At precisely 3.06pm local time Monday a silence descended over English city Liverpool as the victims of the country’s worst ever football tragedy was remembered.
Civic leaders and members of the public joined players and fans from current Premier League leaders Liverpool on the 30th anniversary of the Hillsborough tragedy.
It was in 1989 when 96 fans of Liverpool, some children, others pensioners, were crushed to death at the start of a cup clash at the Hillsborough stadium of Sheffield Wednesday.
The game had kicked off at 3pm as the tragedy at the entrance and in one of the main stands was unfolding, and at 3:06 the referee abandoned the game as the dead and injured were carried from the ground.
The memory of that tragic Saturday afternoon was as alive on Monday as it was in 1989 as the city came together to remember.
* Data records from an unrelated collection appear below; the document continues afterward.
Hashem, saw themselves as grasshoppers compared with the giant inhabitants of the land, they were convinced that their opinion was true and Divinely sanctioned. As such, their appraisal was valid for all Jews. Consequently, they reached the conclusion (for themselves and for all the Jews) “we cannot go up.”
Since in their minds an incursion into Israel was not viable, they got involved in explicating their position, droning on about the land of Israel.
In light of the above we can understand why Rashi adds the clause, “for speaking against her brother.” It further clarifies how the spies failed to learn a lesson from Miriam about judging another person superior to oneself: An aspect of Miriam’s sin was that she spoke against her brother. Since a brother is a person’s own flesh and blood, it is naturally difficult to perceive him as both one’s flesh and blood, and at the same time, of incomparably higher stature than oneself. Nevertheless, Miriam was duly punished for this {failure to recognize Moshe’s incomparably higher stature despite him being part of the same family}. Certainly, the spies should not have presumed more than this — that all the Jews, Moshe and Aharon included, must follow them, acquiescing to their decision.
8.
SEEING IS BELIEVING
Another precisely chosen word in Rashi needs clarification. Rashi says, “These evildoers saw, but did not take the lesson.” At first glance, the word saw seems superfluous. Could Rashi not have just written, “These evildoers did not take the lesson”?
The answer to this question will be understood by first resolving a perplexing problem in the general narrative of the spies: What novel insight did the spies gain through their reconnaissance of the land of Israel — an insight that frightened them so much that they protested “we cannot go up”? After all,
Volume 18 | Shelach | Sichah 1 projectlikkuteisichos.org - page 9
The bells tolled 96 at city hall, and flags on public buildings flew at half-mast, while the famous ferries on the River Mersey sounded their horns. Thousands of shop and office workers in downtown Liverpool joined in a minute’s silence, many people watching aboard buses and in taxis that stopped in the streets to observe the tribute.
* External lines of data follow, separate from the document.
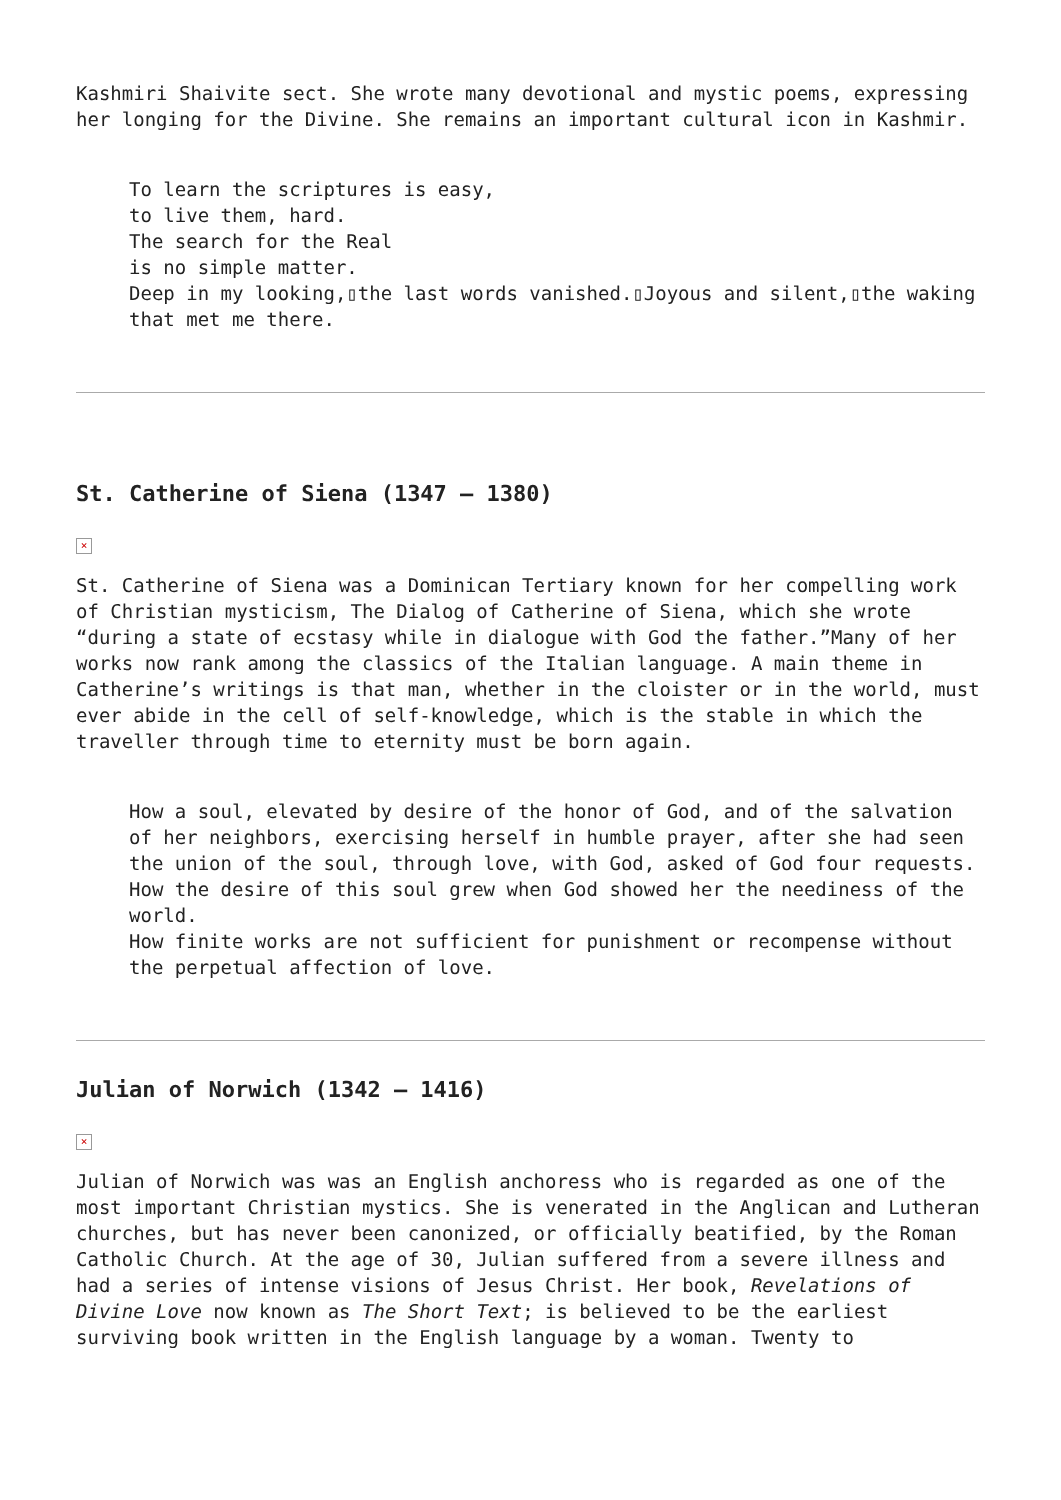Kashmiri Shaivite sect. She wrote many devotional and mystic poems, expressing her longing for the Divine. She remains an important cultural icon in Kashmir.
To learn the scriptures is easy,
to live them, hard.
The search for the Real
is no simple matter.
Deep in my looking,▯the last words vanished.▯Joyous and silent,▯the waking that met me there.
St. Catherine of Siena (1347 – 1380)
×
St. Catherine of Siena was a Dominican Tertiary known for her compelling work of Christian mysticism, The Dialog of Catherine of Siena, which she wrote “during a state of ecstasy while in dialogue with God the father.”Many of her works now rank among the classics of the Italian language. A main theme in Catherine’s writings is that man, whether in the cloister or in the world, must ever abide in the cell of self-knowledge, which is the stable in which the traveller through time to eternity must be born again.
How a soul, elevated by desire of the honor of God, and of the salvation of her neighbors, exercising herself in humble prayer, after she had seen the union of the soul, through love, with God, asked of God four requests.
How the desire of this soul grew when God showed her the neediness of the world.
How finite works are not sufficient for punishment or recompense without the perpetual affection of love.
Julian of Norwich (1342 – 1416)
×
Julian of Norwich was was an English anchoress who is regarded as one of the most important Christian mystics. She is venerated in the Anglican and Lutheran churches, but has never been canonized, or officially beatified, by the Roman Catholic Church. At the age of 30, Julian suffered from a severe illness and had a series of intense visions of Jesus Christ. Her book, Revelations of Divine Love now known as The Short Text; is believed to be the earliest surviving book written in the English language by a woman. Twenty to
On the steps of the city’s St George’s Hall, floodlit in Liverpool’s red color, 96 lanterns were lit in memory of each victim.
Liverpool Mayor Joe Anderson led the tributes by laying a floral tribute at St George’s Hall.
More flowers were laid along with Liverpool FC scarves in a memorial that will remain in place for several days.
Anderson commented: “It’s a difficult and emotional day as always. We just wanted the families to know we’re thinking of them and we hope that gives them some comfort.”
Major clubs from around Britain also sent messages of support to Liverpool as they too remembered a day that changed football in Britain.